Using Film Changing Bags
I have been processing film at home and have a problem with using the black bag to load the film onto the reel (it's 120 film). I tend to do them in batches (say 5 or 6 rolls). I always manage the first two or three fine but invariably mess up number 4 or 5 because it seems to get progressively more difficult for me to get the film on the spool. It starts catching, jamming, kinking - I sometimes end up destroying the film and chucking it across the room in exasperation vowing to get it done professionally in future ...
But ... I think the problem has to do with moisture gradually building up inside the bag - this could be moisture transferred from the spool back into the bag after processing the previous reel (though I try to dry as thoroughly as I can), sweat from my hands and general humidity in the air. The moisture stops the film smoothly traveling along the reel hence the jams etc/
Anyone got any suggestions for combating this?
Originally Posted by hughitb
I think you nailed it...it can get pretty muggy in there from the heat and moisture of your hands and arms. How about doing two rolls, let the bag air out a bit, then do a couple more...annoying for sure, but better than sticky film!
Oh, and welcome aboard APUG
Note to self: Turn your negatives into positives.
Agree with Murray. I seldom do 120 more than one at a time, but have done multiple 35mm many times. The idea's the same. I've resorted to doing one roll at a time, adding each roll to the tank before opening the bag, and then dumping the waste and adding a new film and reel before re-closing. It definitely gets hot and sticky in the bag.

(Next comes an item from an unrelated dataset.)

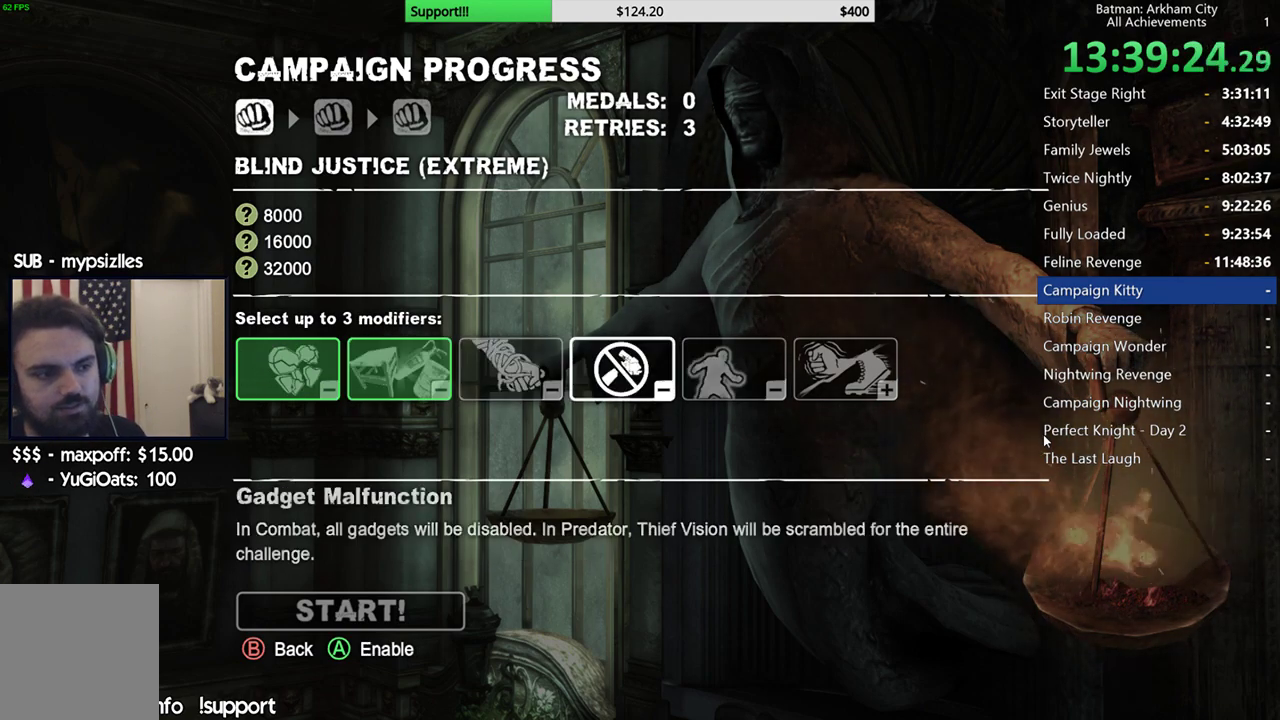
{"buttons": ["DPAD_RIGHT"], "left_stick": "center", "right_stick": "center", "events": [[450, "DPAD_RIGHT", "down"]]}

Same here: Not only does it get hot and sweaty in there, but there's all that backing paper building up, too.
I don't do more than two 120's at a time, and then only if they're going on the same reel.

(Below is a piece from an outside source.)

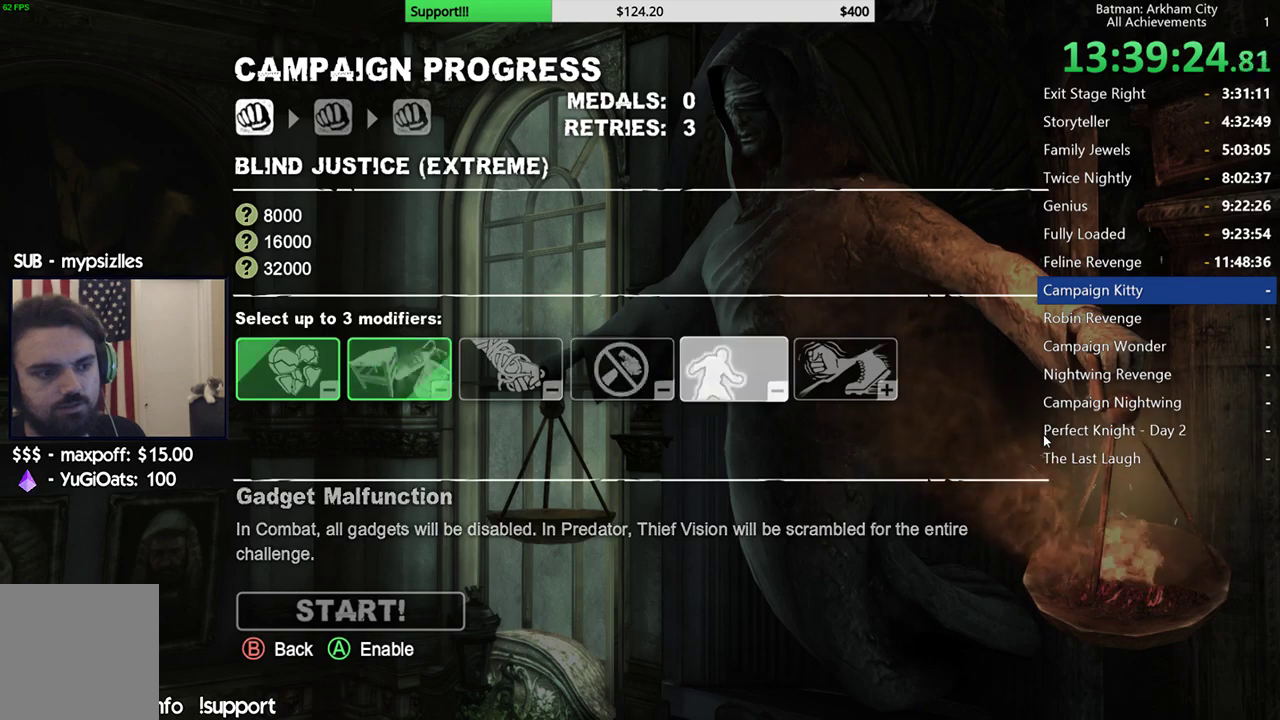
{"buttons": [], "left_stick": "center", "right_stick": "center", "events": [[17, "DPAD_RIGHT", "up"], [117, "DPAD_RIGHT", "down"], [217, "DPAD_RIGHT", "up"]]}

I prefer to load 120 standing up in a dark room (not necessarily darkroom). The rest of the rolls are in my pocket, and I pull out one at a time and load it. All that "extra material" just gets dropped on the floor to clean up when I'm done.
-- Ole Tjugen, Luddite Elitist
I haven't yet processed any 120 film myself (having only just got into MF in July) but I too found that the changing bags did get very warm when working with 35mm film. I'm glad you raised this point as I plan to start processing 120 film next month.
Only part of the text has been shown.